Work required >> Can you reproduce the stretch from the start of the records below through the line containing "Organización Mundial de la Salud", changing "malestares" to "molestias" and keeping everything else as it is? Omit the pictures from your answer.

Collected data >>
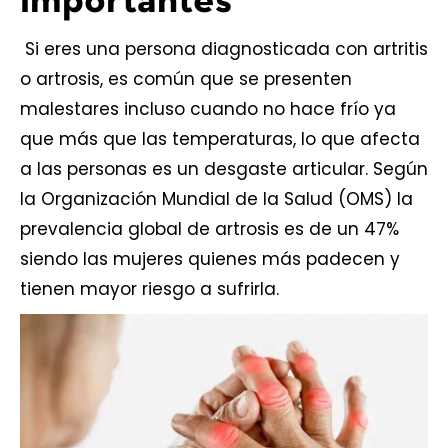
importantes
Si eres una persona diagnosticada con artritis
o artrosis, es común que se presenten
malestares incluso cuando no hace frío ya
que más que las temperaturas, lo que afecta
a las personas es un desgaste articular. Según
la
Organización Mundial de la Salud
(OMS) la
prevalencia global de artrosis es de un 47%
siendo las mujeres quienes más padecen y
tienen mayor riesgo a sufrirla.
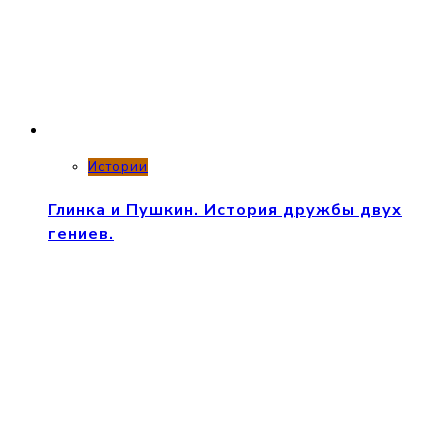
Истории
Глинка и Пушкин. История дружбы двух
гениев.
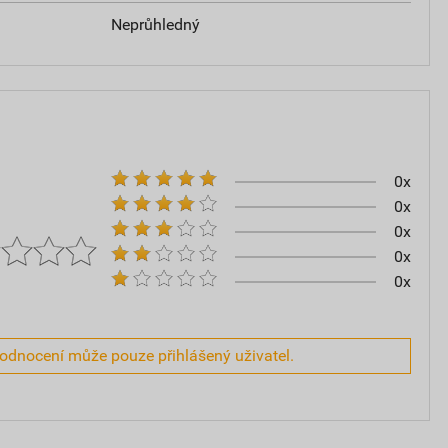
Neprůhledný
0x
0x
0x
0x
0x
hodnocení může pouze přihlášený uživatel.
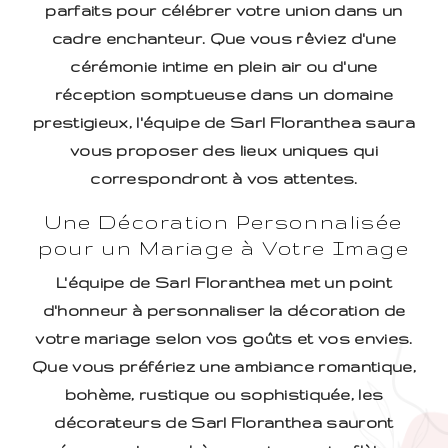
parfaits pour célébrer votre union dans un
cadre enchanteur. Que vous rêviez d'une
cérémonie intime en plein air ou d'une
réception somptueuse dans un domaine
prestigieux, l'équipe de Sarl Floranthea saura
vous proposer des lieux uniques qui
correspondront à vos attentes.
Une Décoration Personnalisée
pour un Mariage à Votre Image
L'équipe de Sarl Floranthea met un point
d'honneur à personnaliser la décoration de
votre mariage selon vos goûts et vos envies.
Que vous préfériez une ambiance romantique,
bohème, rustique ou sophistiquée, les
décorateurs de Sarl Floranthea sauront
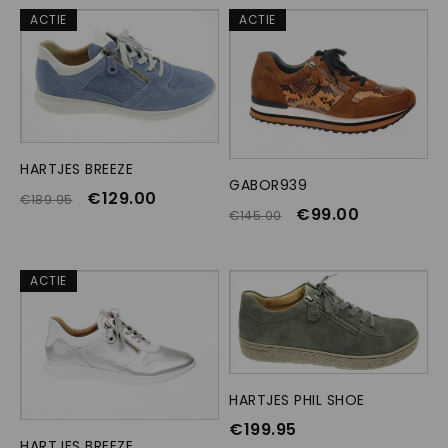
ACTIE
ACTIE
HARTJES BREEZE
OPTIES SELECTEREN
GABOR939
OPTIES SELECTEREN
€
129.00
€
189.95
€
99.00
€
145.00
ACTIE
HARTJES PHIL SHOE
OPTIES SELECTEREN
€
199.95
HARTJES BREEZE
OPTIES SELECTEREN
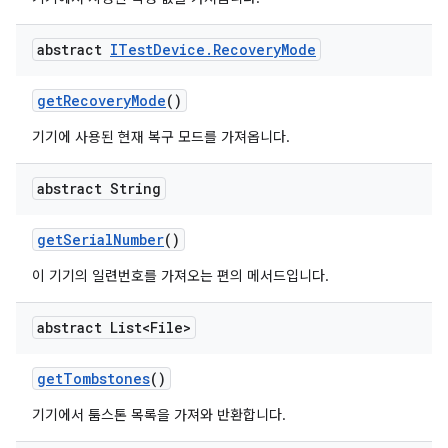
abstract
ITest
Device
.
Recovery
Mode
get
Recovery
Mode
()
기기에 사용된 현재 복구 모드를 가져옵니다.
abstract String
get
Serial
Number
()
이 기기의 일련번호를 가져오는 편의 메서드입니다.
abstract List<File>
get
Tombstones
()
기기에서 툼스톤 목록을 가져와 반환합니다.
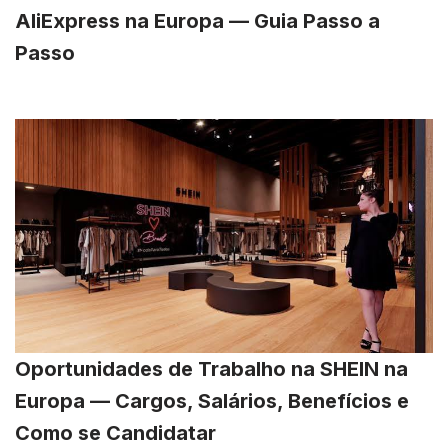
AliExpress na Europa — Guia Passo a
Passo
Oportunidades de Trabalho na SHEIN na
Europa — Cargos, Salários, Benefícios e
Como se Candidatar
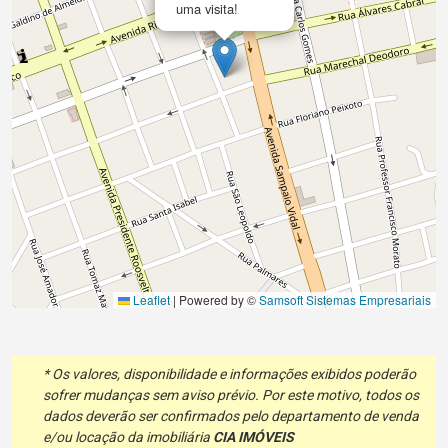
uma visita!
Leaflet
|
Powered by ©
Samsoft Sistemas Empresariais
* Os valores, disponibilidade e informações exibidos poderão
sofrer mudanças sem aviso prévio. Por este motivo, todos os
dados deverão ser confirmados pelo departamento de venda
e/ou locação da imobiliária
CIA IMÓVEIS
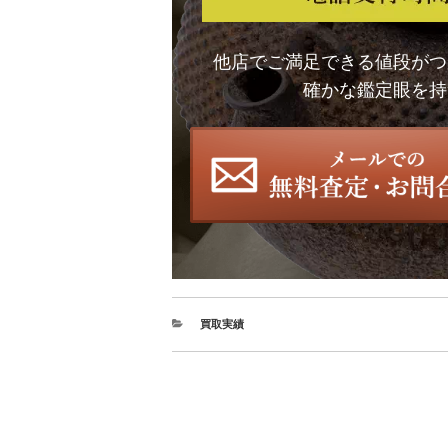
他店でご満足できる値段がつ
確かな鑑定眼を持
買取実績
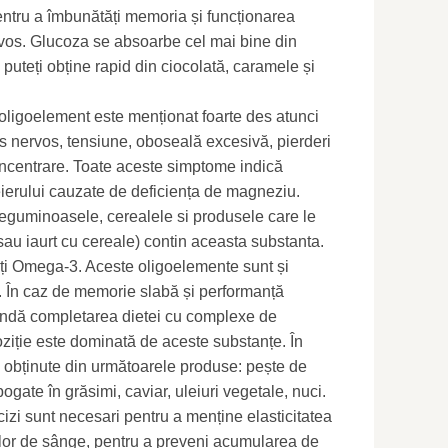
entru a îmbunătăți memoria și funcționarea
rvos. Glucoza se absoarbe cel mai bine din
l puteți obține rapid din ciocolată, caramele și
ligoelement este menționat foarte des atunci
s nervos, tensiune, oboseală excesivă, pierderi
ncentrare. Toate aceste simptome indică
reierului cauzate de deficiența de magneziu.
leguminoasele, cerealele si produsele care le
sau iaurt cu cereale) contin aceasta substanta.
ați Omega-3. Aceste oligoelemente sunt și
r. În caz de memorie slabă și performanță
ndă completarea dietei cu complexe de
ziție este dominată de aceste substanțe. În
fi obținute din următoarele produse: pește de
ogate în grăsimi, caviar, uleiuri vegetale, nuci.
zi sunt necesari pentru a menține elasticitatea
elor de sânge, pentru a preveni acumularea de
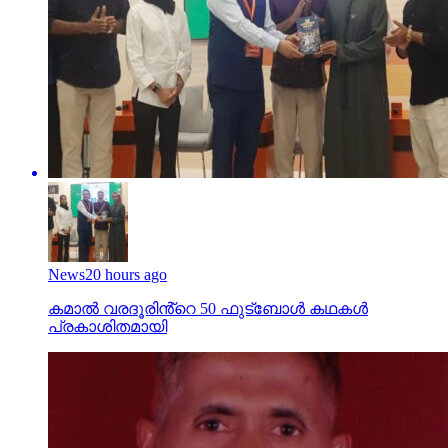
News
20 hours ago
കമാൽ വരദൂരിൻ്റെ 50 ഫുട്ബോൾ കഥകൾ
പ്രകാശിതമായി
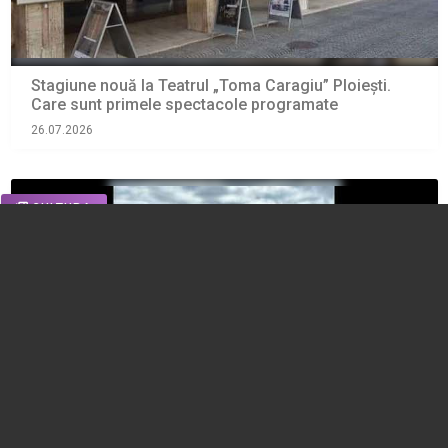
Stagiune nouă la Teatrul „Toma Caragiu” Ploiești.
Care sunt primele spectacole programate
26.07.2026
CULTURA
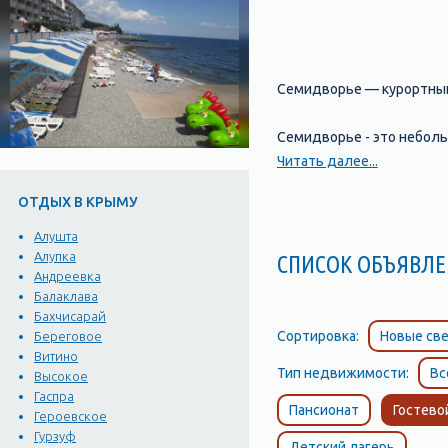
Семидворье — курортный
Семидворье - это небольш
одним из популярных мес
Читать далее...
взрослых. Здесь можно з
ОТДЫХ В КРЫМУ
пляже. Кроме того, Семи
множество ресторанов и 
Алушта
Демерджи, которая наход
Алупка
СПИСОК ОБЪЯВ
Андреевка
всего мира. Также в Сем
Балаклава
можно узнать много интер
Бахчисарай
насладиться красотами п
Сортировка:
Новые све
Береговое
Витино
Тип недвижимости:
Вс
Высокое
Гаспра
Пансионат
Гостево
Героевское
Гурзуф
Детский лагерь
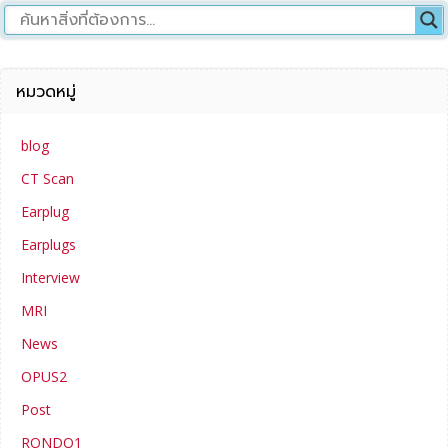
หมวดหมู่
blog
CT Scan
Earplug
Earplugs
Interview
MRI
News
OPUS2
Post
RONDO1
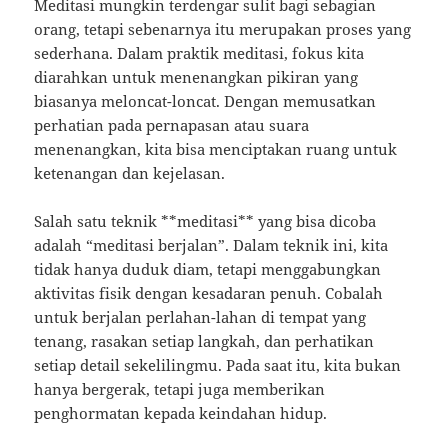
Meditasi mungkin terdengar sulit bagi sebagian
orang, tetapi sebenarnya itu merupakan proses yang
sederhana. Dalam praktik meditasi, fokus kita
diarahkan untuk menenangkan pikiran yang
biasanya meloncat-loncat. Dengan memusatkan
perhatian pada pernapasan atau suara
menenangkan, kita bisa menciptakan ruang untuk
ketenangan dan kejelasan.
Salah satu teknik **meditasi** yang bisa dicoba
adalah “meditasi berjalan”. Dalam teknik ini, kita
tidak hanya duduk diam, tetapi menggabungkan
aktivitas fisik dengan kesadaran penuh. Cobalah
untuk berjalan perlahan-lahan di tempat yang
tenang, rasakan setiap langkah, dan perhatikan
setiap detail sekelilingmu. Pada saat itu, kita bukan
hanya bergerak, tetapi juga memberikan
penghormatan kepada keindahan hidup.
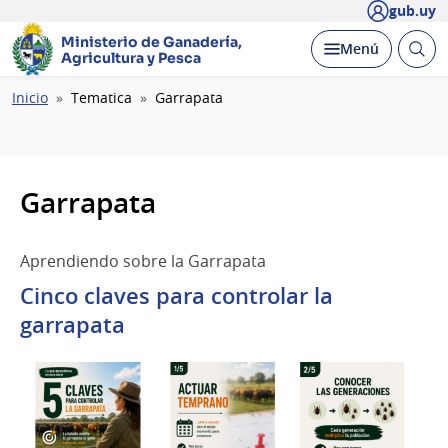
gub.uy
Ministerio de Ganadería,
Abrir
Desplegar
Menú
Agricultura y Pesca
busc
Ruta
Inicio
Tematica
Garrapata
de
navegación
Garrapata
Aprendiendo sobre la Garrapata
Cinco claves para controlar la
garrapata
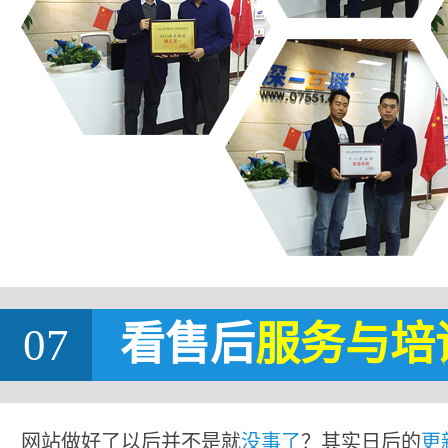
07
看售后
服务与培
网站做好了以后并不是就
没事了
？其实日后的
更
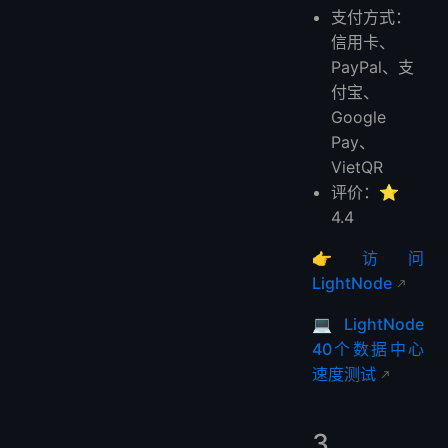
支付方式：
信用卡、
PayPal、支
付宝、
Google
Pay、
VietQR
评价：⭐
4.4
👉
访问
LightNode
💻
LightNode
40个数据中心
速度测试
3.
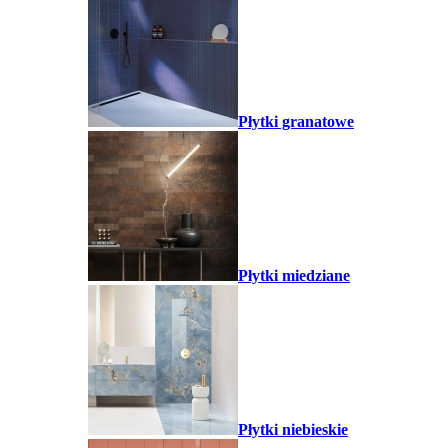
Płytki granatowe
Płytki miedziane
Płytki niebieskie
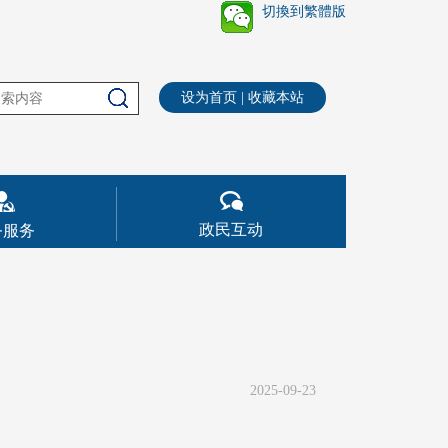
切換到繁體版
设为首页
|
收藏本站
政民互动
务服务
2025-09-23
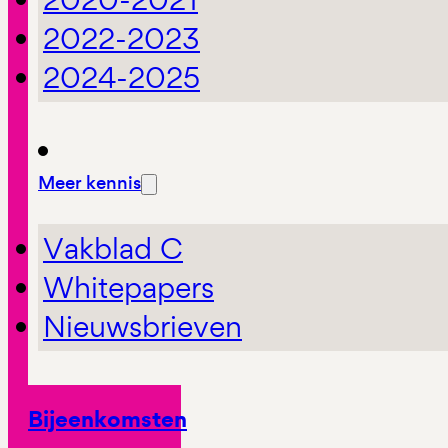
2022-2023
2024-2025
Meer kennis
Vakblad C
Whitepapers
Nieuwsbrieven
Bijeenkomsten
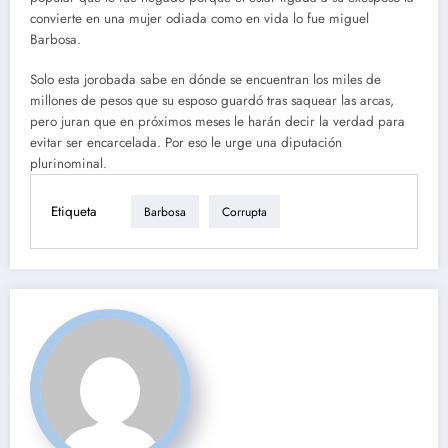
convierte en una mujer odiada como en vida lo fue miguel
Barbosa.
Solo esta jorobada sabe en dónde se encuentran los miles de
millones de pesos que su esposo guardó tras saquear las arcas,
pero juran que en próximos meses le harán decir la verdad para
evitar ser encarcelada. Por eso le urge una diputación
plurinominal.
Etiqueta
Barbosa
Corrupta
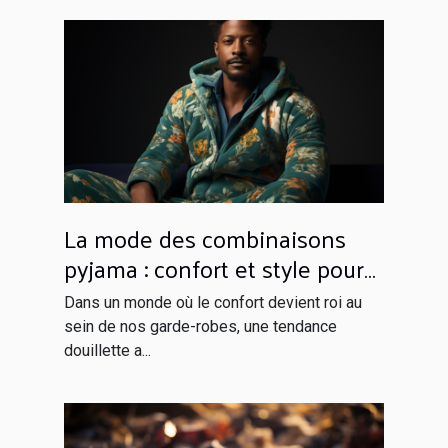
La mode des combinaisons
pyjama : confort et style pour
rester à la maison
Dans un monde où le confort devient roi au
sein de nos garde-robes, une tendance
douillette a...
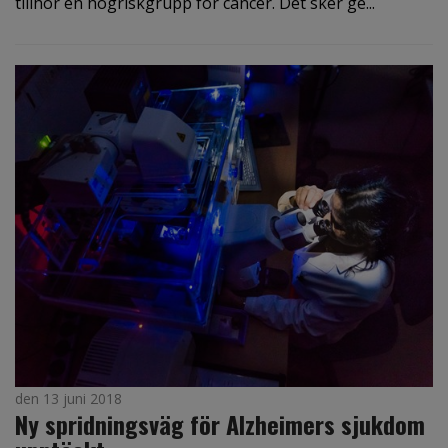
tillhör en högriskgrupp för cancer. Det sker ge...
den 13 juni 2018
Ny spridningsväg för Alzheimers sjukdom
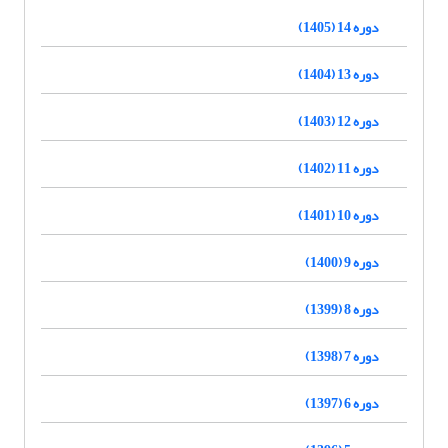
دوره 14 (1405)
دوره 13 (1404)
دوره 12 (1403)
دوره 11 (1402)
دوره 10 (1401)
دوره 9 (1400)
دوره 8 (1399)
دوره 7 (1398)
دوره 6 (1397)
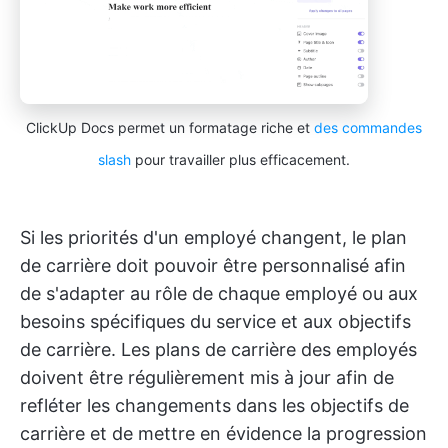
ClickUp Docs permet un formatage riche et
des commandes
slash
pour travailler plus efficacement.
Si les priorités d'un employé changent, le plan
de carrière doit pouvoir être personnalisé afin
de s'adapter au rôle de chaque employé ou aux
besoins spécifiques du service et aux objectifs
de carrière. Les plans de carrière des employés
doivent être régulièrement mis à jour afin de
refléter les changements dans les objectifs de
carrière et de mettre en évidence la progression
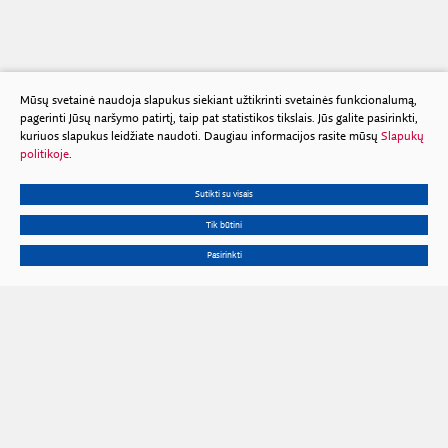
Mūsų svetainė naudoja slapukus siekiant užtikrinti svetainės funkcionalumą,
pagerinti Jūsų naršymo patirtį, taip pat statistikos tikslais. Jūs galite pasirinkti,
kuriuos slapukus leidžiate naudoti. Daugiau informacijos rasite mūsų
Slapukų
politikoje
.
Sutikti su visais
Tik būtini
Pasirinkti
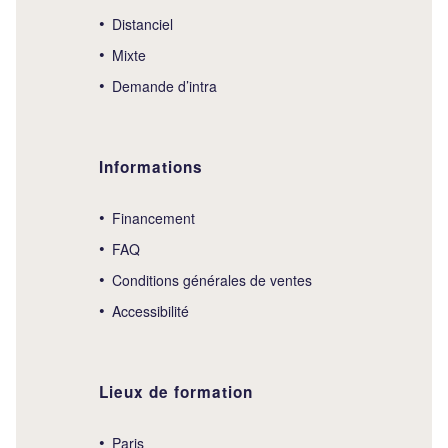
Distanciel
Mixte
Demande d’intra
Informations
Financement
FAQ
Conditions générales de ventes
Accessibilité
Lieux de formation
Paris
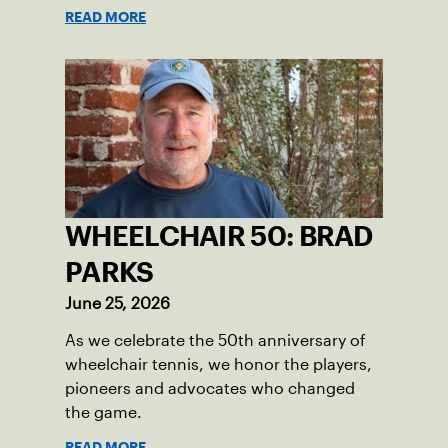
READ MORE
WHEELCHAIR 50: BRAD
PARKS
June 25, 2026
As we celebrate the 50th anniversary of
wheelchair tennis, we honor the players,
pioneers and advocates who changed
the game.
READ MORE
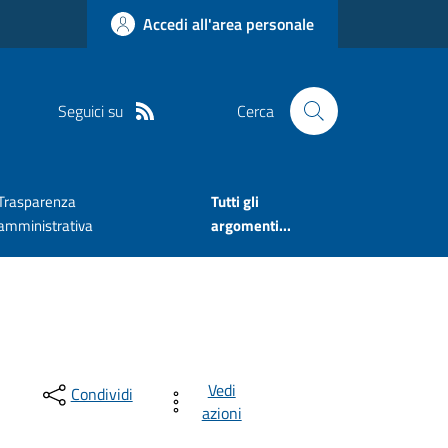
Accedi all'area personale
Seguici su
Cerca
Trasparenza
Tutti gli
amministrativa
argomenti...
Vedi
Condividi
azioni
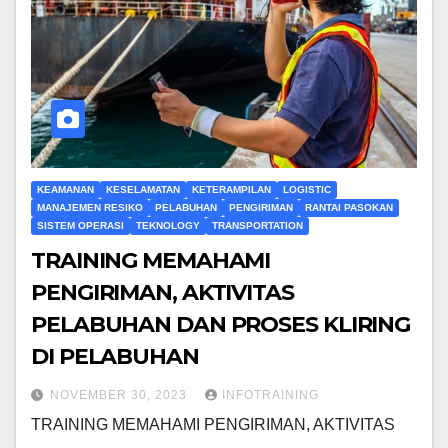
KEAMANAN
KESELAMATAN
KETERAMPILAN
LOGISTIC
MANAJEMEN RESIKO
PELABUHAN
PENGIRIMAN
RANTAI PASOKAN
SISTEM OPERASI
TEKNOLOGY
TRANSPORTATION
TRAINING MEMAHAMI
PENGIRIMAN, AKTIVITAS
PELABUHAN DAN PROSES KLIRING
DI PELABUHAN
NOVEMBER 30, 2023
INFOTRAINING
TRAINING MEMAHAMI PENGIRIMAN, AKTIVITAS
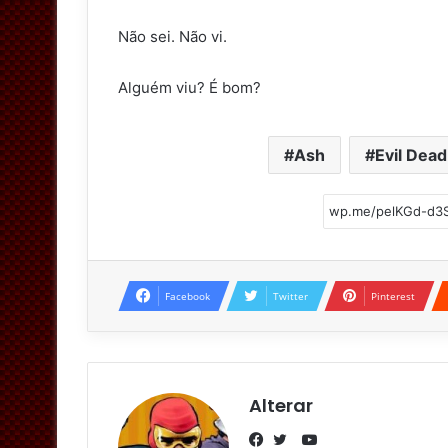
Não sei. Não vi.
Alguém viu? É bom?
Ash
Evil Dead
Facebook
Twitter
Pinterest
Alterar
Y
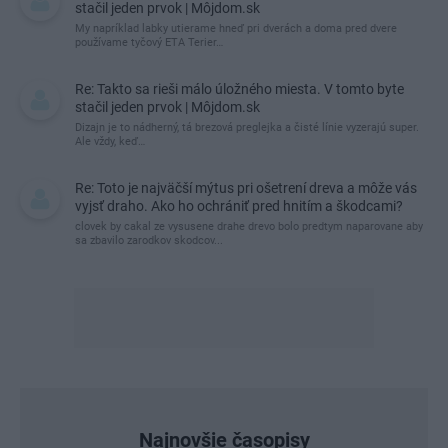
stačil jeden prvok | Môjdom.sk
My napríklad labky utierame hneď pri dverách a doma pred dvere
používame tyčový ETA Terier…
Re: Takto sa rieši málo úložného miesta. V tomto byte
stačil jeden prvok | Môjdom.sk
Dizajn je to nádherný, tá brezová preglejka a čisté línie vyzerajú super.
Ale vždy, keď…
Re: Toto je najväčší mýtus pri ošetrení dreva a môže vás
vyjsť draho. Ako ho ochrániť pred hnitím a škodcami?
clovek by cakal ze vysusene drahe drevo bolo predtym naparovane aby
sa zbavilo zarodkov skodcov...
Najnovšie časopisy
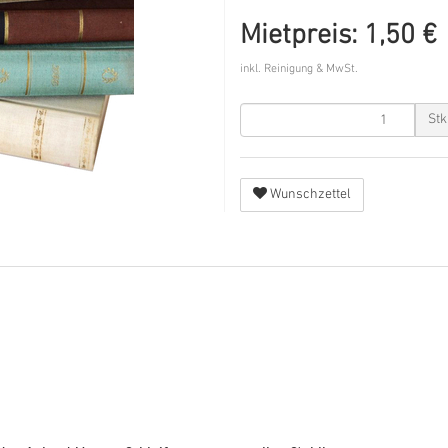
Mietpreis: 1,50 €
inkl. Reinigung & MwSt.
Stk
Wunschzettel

Response >>
importantes
Si eres una persona diagnosticada con artritis
o artrosis, es común que se presenten
molestias incluso cuando no hace frío ya
que más que las temperaturas, lo que afecta
a las personas es un desgaste articular. Según
la
Organización Mundial de la Salud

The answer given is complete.